The day’s chores included rewriting a press release; editing, augmenting and posting a few Agence France Presse wire-service stories; uploading a couple tech pieces; editing and posting a half-dozen bits from staffers and contributors; finding art to illustrate all of this; changing the marquee pic; and putting the finishing touches on a weekly e-mail newsletter The Company sends out.

I also managed to communicate electronically with distant colleagues in San Diego, Boulder, Laguna Hills, Brussels and Leon, Spain, without once using the word “fuck,” which may be a first.

So I didn’t get around to noticing that our friends at Fox News had decreed pepper spray to be “a food product, essentially,” until pretty late in the day, as I was self-administering a mild sedative that the French supply in liquid form without a prescription.

Pepper spray. A “food product.”

Well, shit. Don’t tell her momma, but it appears that I stealth-sprayed Herself last night. Slipped four dried red New Mexican chile pods into the posole I whipped up for dinner.

She never knew what hit her, the little commie.

Chilly Bibleburg, hot Vuelta

After what seemed an eternity of hot, damp weather the furnace clicked on this morning.

“It’s not even Labor Day yet.

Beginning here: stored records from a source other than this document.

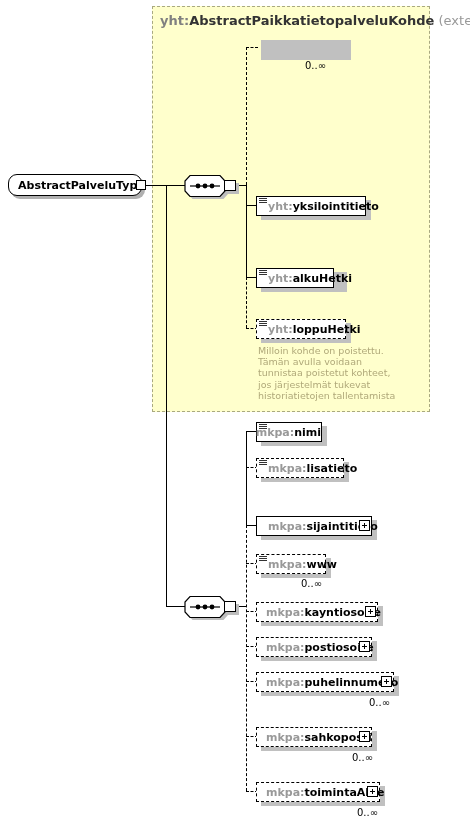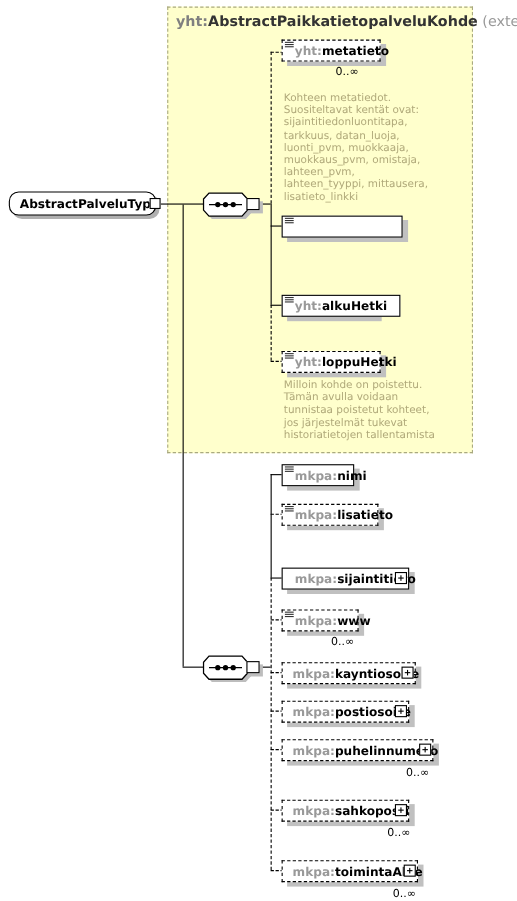--- a/index.html
+++ b/index.html
@@ -159,50 +159,34 @@
   <div class="ln v-dash" style="left:246px;top:47px;height:138px;"></div>
   <div class="ln v-solid" style="left:246px;top:185px;height:92px;"></div>
   <div class="ln v-dash" style="left:246px;top:277px;height:51px;"></div>
 
   <div class="ln h-dash" style="left:246px;top:47px;width:12px;"></div>
   <div class="ln h-solid" style="left:246px;top:205px;width:12px;"></div>
   <div class="ln h-solid" style="left:246px;top:277px;width:12px;"></div>
   <div class="ln h-dash" style="left:246px;top:328px;width:12px;"></div>
 
   <div class="shadow" style="left:261px;top:40px;width:90px;height:20px;"></div>
-  <div class="elem opt" style="left:256px;top:36px;width:90px;height:20px;">
-    <span class="attrmark">
-        <i></i>
-        <i></i>
-        <i></i>
-      </span>
-    <span class="lbl"><span class="ns">yht:</span><span class="nm">metatieto</span></span>
-  </div>
   <div class="occ" style="left:305px;top:60px;">0..∞</div>
-  <div class="doc" style="left:258px;top:84px;width:170px;">Kohteen metatiedot.
-Suositeltavat kentät ovat:
-sijaintitiedonluontitapa,
-tarkkuus, datan_luoja,
-luonti_pvm, muokkaaja,
-muokkaus_pvm, omistaja,
-lahteen_pvm,
-lahteen_tyyppi, mittausera,
-lisatieto_linkki</div>
 
   <div class="shadow" style="left:261px;top:200px;width:110px;height:20px;"></div>
   <div class="elem req" style="left:256px;top:196px;width:110px;height:20px;">
     <span class="attrmark">
         <i></i>
         <i></i>
         <i></i>
       </span>
+    <span class="lbl"><span class="ns">yht:</span><span class="nm">yksilointitieto</span></span>
   </div>
 
   <div class="shadow" style="left:261px;top:272px;width:86px;height:20px;"></div>
-  <div class="elem req" style="left:256px;top:268px;width:108px;height:20px;">
+  <div class="elem req" style="left:256px;top:268px;width:78px;height:20px;">
     <span class="attrmark">
         <i></i>
         <i></i>
         <i></i>
       </span>
     <span class="lbl"><span class="ns">yht:</span><span class="nm">alkuHetki</span></span>
   </div>
 
   <div class="shadow" style="left:261px;top:323px;width:90px;height:20px;"></div>
   <div class="elem opt" style="left:256px;top:319px;width:90px;height:20px;">
@@ -244,21 +228,21 @@
   <div class="ln h-dash" style="left:246px;top:467px;width:12px;"></div>
   <div class="ln h-solid" style="left:246px;top:525px;width:12px;"></div>
   <div class="ln h-dash" style="left:246px;top:563px;width:12px;"></div>
   <div class="ln h-dash" style="left:246px;top:611px;width:12px;"></div>
   <div class="ln h-dash" style="left:246px;top:646px;width:12px;"></div>
   <div class="ln h-dash" style="left:246px;top:681px;width:12px;"></div>
   <div class="ln h-dash" style="left:246px;top:736px;width:12px;"></div>
   <div class="ln h-dash" style="left:246px;top:791px;width:12px;"></div>
 
   <div class="shadow" style="left:261px;top:426px;width:66px;height:20px;"></div>
-  <div class="elem req" style="left:256px;top:422px;width:66px;height:20px;">
+  <div class="elem req" style="left:256px;top:422px;width:66px;height:20px;justify-content:flex-end;">
     <span class="attrmark">
         <i></i>
         <i></i>
         <i></i>
       </span>
     <span class="lbl"><span class="ns">mkpa:</span><span class="nm">nimi</span></span>
   </div>
 
   <div class="shadow" style="left:261px;top:462px;width:88px;height:20px;"></div>
   <div class="elem opt" style="left:256px;top:458px;width:88px;height:20px;">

Am I gonna have to start wearing pants already?” I thought as I pushed pixels for investment capitalists who think “velo” is the French for “EBITDA.”

Nope. I closed a couple windows and surrendered to the urge for socks, but the pants remain in the closet for now. Real Coloradans don’t pull on their trousers until the snow flies, and sometimes not even then.

The heat was on during today’s Vuelta stage, too. It always is when the peloton tackles the Angliru. Bradley Wiggins collapsed like a cheap clincher full of goatheads and Juanjo Cobo peeled the red shirt right off his back with a performance that some skeptical types quickly dubbed extraterrestrial.

Who knows? As many dipshit fools as there were lining the climb today, Cobo could have been getting Madison slings that entire last 5km. At least two motos went down in the melee, including the camera bike watching the GC group, and Eurosport’s house Limey was peeing his pants trying to get word of Wiggo’s whereabouts as Cobalt blew up the Vuelta.

Meanwhile, Boom-boom Boonen hit the deck again and broke his left hand, which probably means there will be one less Belgian at the worlds in Copenhagen. Dude must think some ex-girlfriend put the mojo on his ass. He’s spent more time on the tarmac lately than the entire Euskaltel-Euskadi team, guys who are spastics without peer on anything other than a solo flyer up a 28-percent grade.

I bet Boom-boom could fall into a barrel of tits and come out sucking his thumb. Only way he’s gonna see a rainbow anytime soon is if Monaco hosts a gay-pride parade.